(Change detection outputs)
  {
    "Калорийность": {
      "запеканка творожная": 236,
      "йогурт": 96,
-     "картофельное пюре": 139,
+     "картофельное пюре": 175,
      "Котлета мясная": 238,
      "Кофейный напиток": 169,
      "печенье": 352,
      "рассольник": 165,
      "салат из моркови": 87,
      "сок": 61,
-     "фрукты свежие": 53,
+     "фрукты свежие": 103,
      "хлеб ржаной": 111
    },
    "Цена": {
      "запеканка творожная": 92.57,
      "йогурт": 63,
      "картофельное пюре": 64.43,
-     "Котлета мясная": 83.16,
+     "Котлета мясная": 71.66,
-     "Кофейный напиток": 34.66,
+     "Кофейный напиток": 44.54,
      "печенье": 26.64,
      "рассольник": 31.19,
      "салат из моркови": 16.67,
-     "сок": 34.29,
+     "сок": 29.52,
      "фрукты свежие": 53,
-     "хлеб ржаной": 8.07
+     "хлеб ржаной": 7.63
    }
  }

--

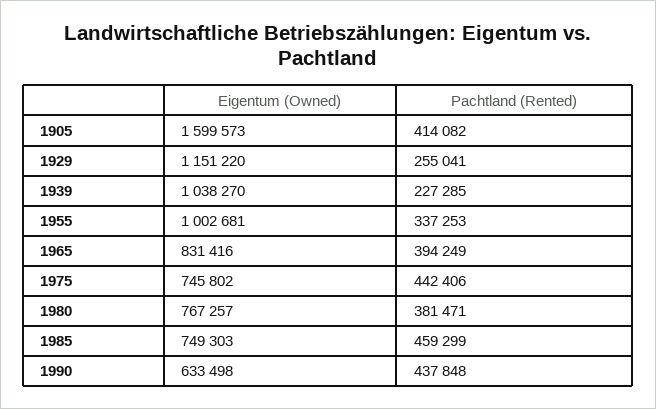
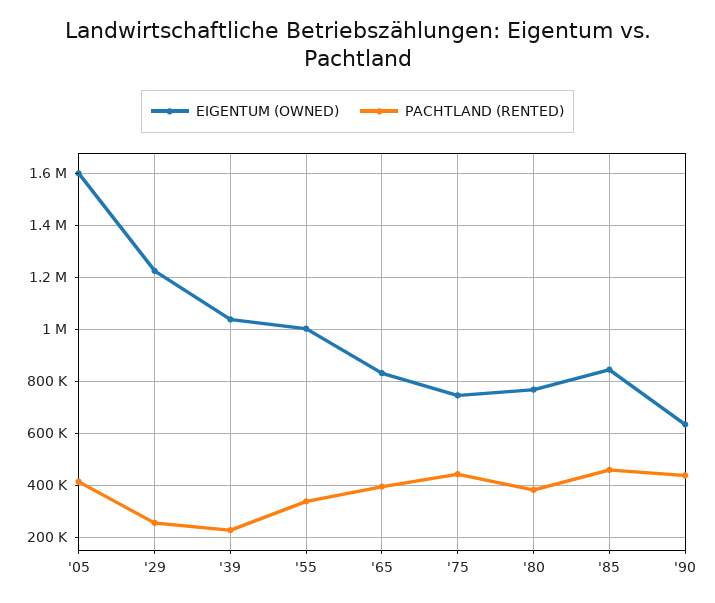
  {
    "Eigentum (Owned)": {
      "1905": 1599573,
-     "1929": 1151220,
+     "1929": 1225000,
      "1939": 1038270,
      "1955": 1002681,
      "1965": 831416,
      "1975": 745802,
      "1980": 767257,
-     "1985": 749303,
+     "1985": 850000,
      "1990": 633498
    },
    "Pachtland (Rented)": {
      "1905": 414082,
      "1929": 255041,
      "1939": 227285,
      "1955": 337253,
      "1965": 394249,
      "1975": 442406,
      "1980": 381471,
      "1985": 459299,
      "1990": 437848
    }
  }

**About this task**
Whenever a line above contains "салат", copy that line.

**Exercise output**
      "салат из моркови": 87,
      "салат из моркови": 16.67,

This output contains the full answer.